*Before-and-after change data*

★ ★ ★ ★

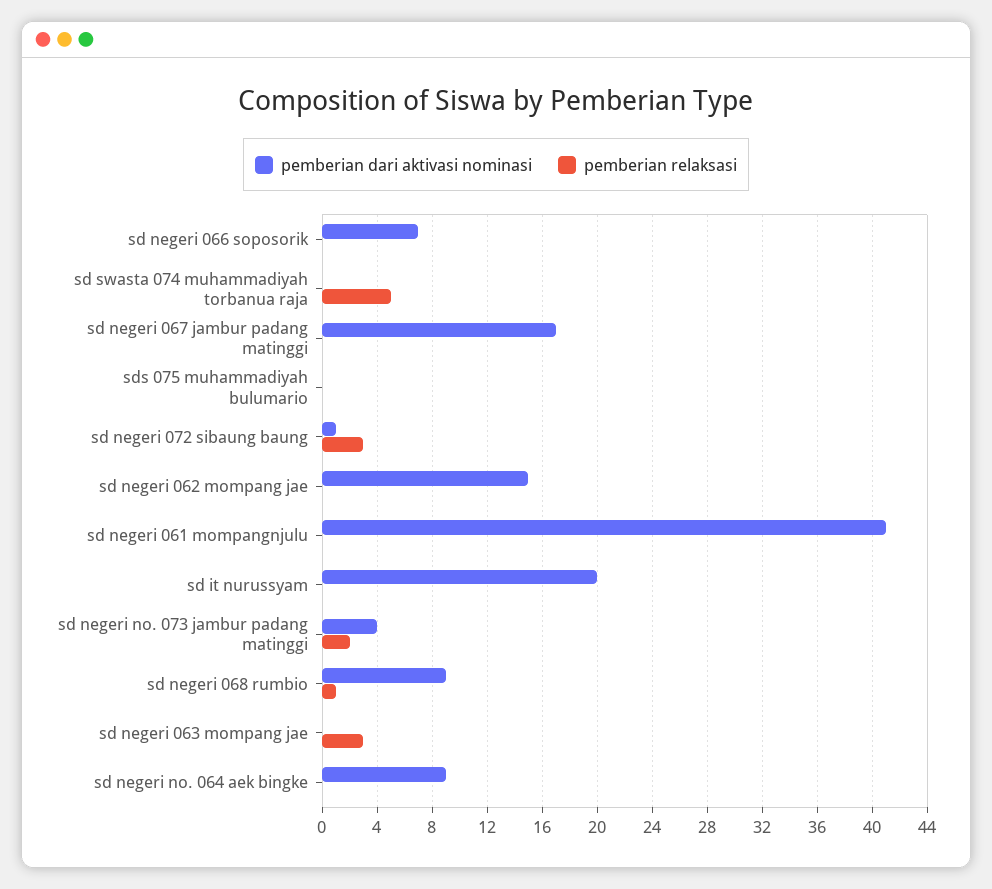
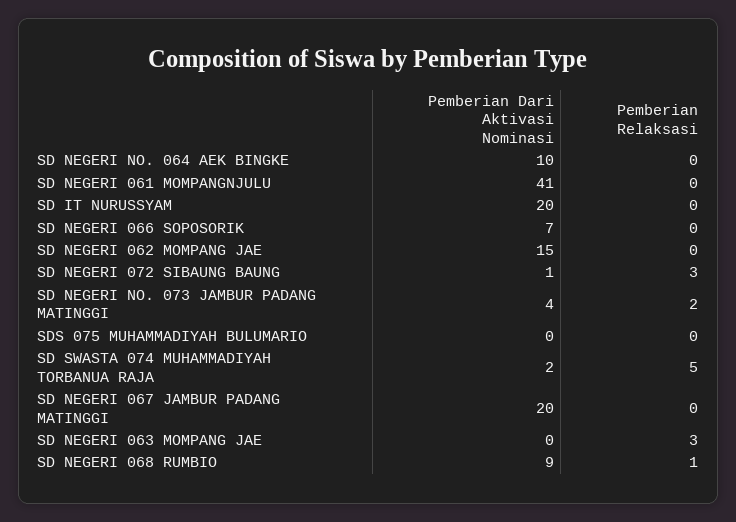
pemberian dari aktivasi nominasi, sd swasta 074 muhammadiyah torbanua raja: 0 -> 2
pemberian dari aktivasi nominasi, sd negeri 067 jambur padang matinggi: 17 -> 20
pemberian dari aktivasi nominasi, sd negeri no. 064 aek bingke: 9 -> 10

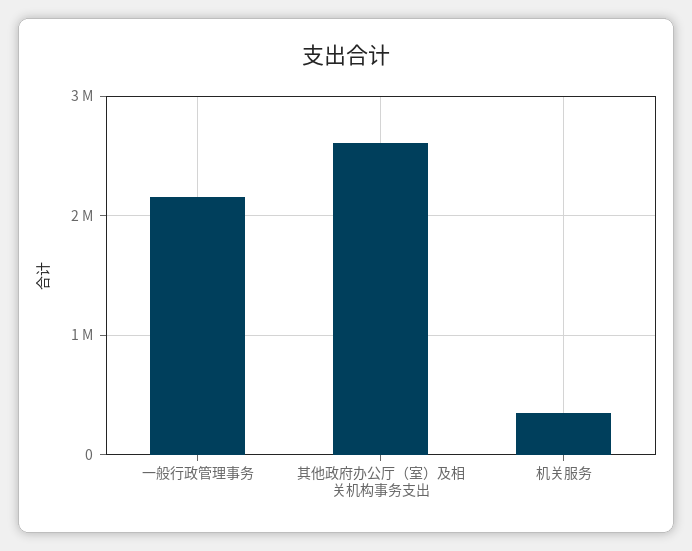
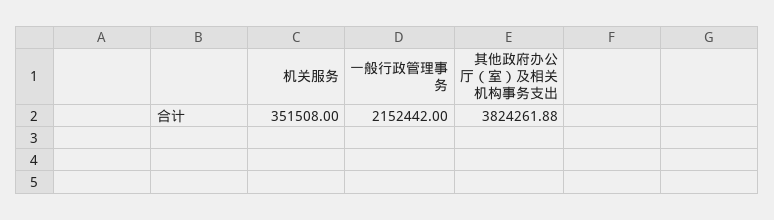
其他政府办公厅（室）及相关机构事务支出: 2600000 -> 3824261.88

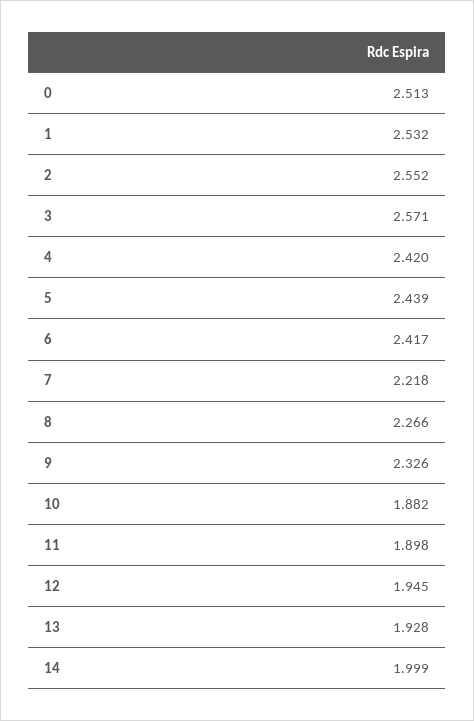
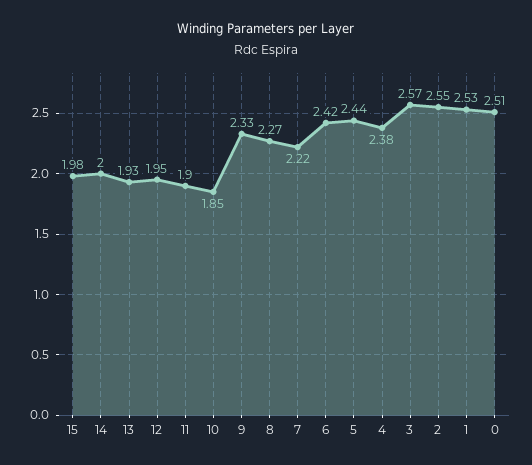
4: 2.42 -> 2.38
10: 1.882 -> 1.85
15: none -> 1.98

★ ★ ★ ★

*EXERCISE*
Copy each entry exactly as written. Images should not appear in the copy.

*ANSWER BELOW*
pemberian dari aktivasi nominasi, sd swasta 074 muhammadiyah torbanua raja: 0 -> 2
pemberian dari aktivasi nominasi, sd negeri 067 jambur padang matinggi: 17 -> 20
pemberian dari aktivasi nominasi, sd negeri no. 064 aek bingke: 9 -> 10

其他政府办公厅（室）及相关机构事务支出: 2600000 -> 3824261.88

4: 2.42 -> 2.38
10: 1.882 -> 1.85
15: none -> 1.98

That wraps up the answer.